The listing below is to be written out word for word, minus its images.

▶ **Information supplied**
○ ○ ○ ○ ○ ○ ○

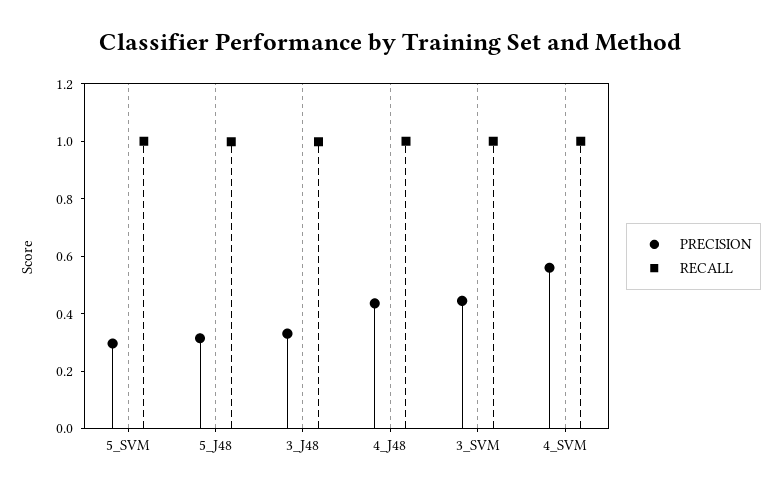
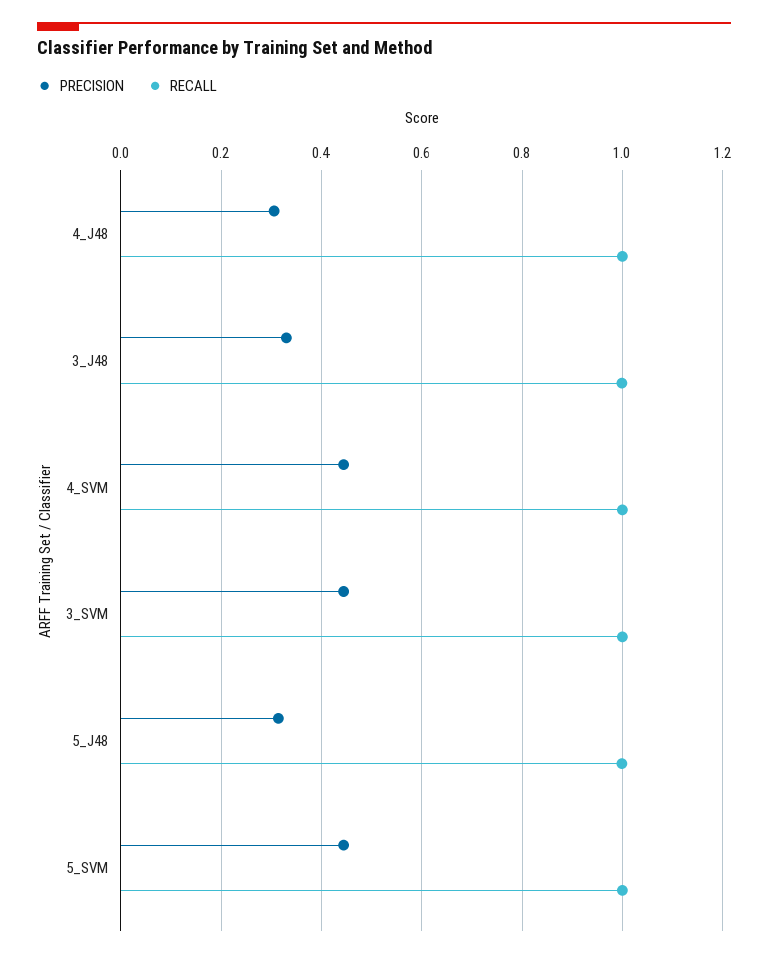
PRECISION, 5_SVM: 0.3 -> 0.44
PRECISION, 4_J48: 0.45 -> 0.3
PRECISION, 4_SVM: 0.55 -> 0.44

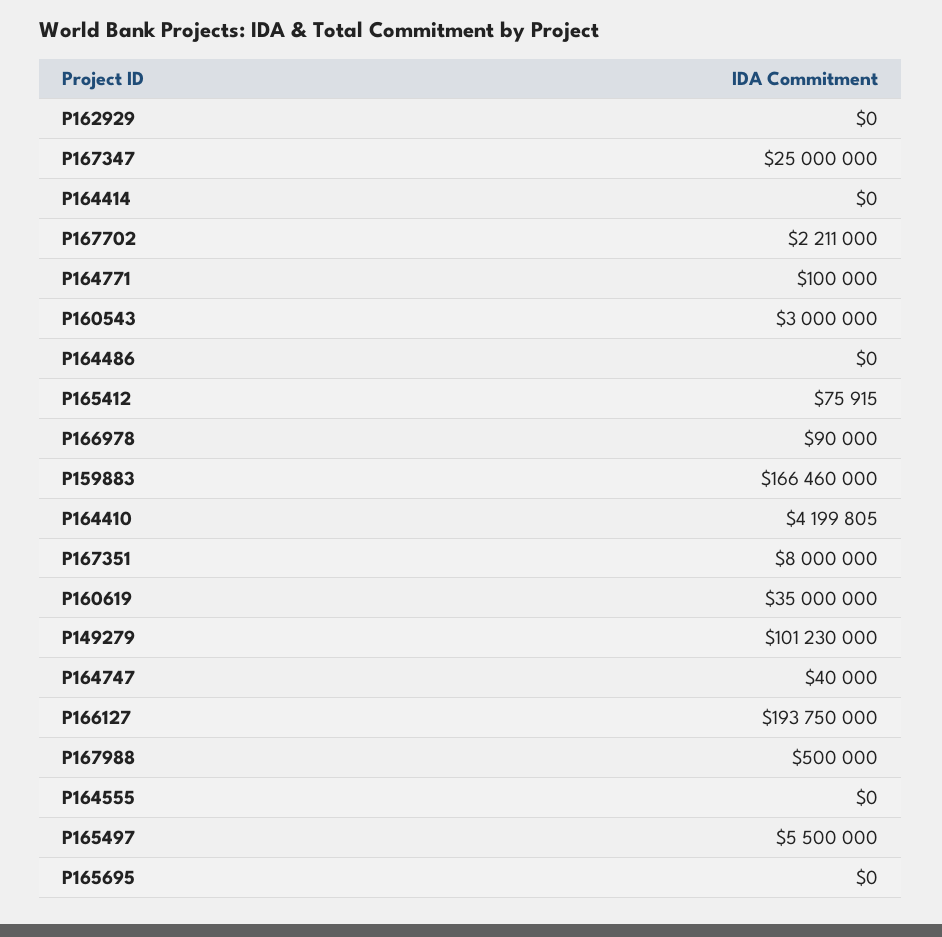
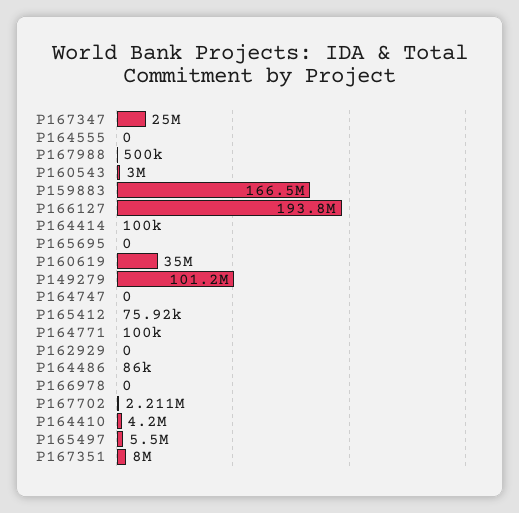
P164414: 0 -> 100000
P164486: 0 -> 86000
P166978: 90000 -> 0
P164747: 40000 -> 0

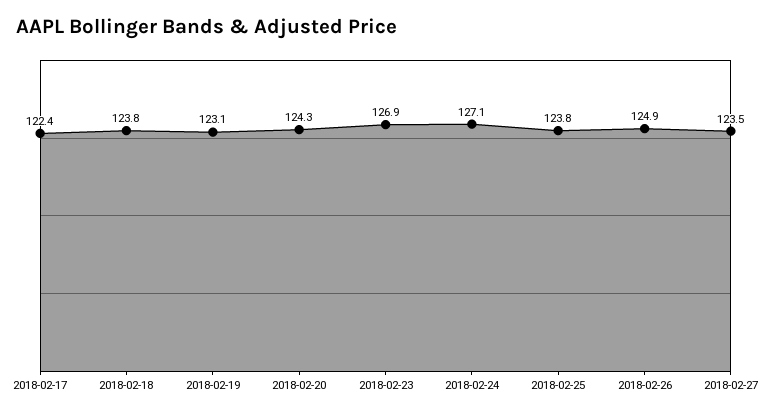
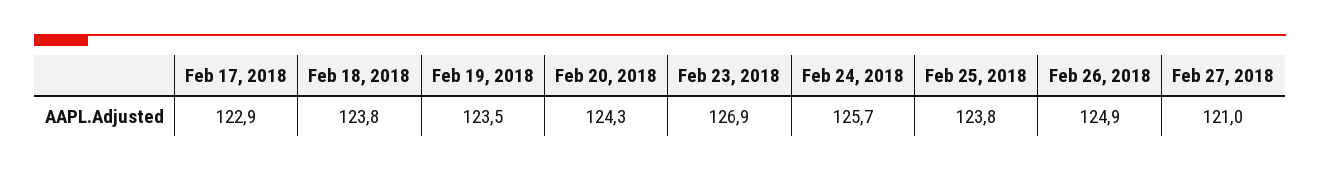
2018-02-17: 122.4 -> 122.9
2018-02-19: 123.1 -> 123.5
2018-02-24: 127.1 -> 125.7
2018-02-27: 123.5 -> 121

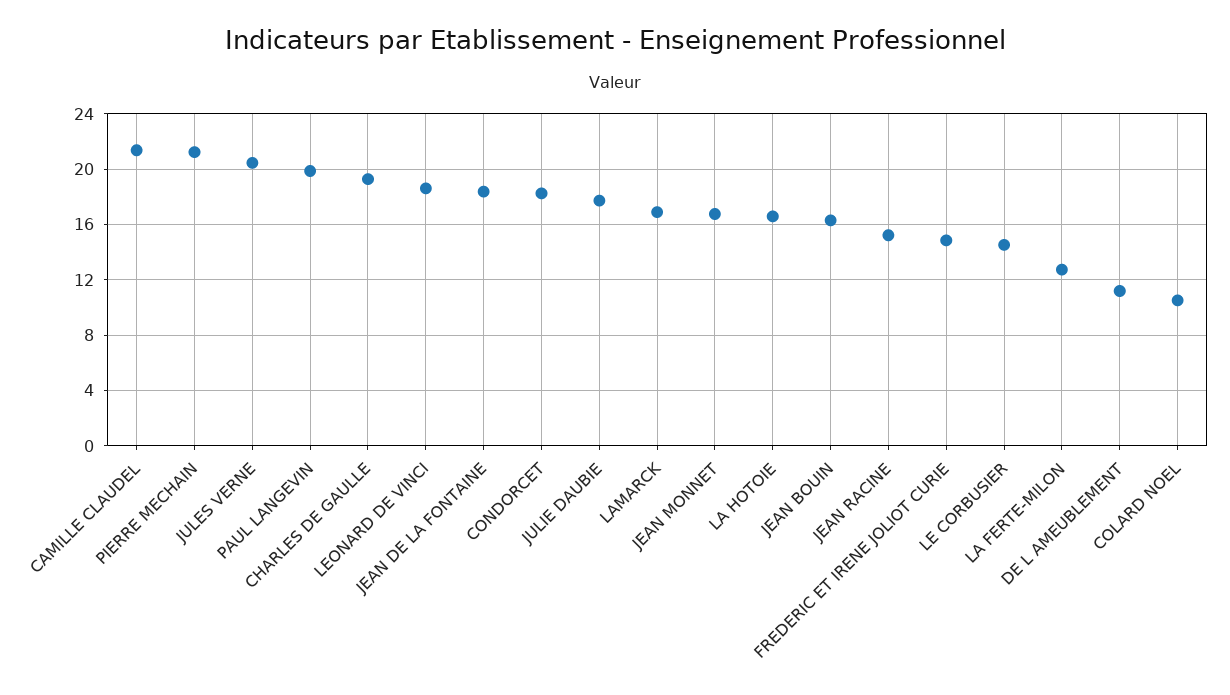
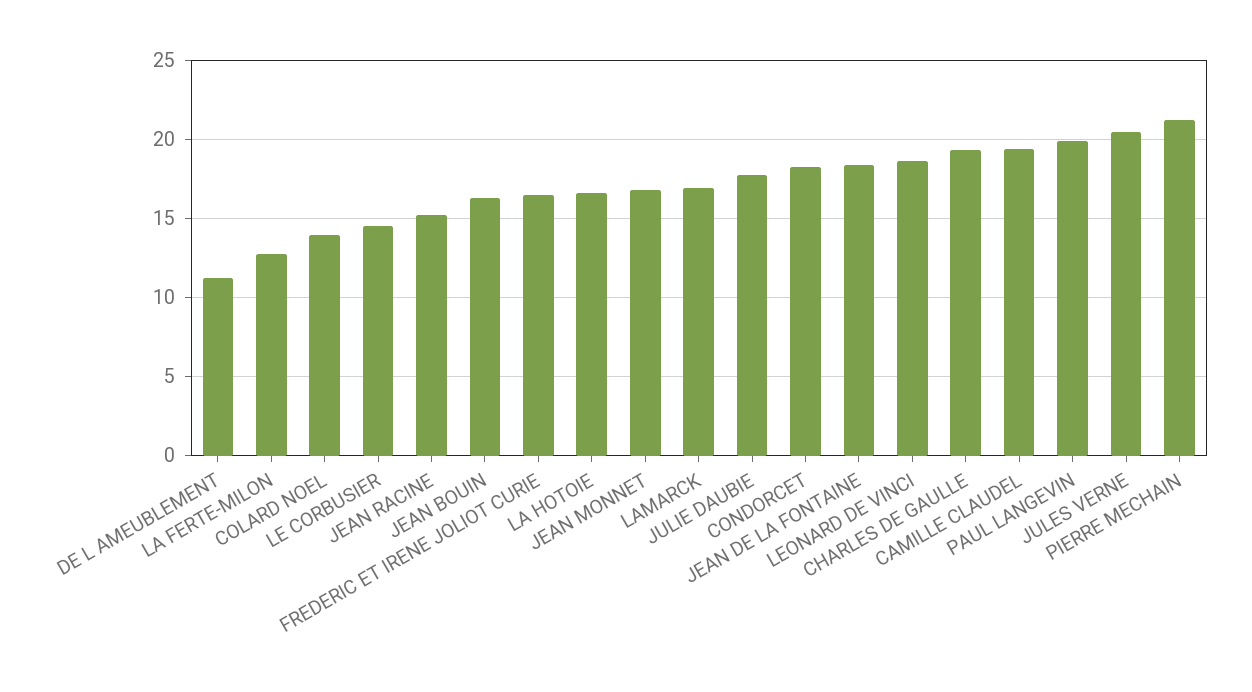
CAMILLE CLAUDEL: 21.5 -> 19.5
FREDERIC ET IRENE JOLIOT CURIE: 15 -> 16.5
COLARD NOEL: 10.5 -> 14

○ ○ ○ ○ ○ ○ ○

▶ **Answer**
PRECISION, 5_SVM: 0.3 -> 0.44
PRECISION, 4_J48: 0.45 -> 0.3
PRECISION, 4_SVM: 0.55 -> 0.44

P164414: 0 -> 100000
P164486: 0 -> 86000
P166978: 90000 -> 0
P164747: 40000 -> 0

2018-02-17: 122.4 -> 122.9
2018-02-19: 123.1 -> 123.5
2018-02-24: 127.1 -> 125.7
2018-02-27: 123.5 -> 121

CAMILLE CLAUDEL: 21.5 -> 19.5
FREDERIC ET IRENE JOLIOT CURIE: 15 -> 16.5
COLARD NOEL: 10.5 -> 14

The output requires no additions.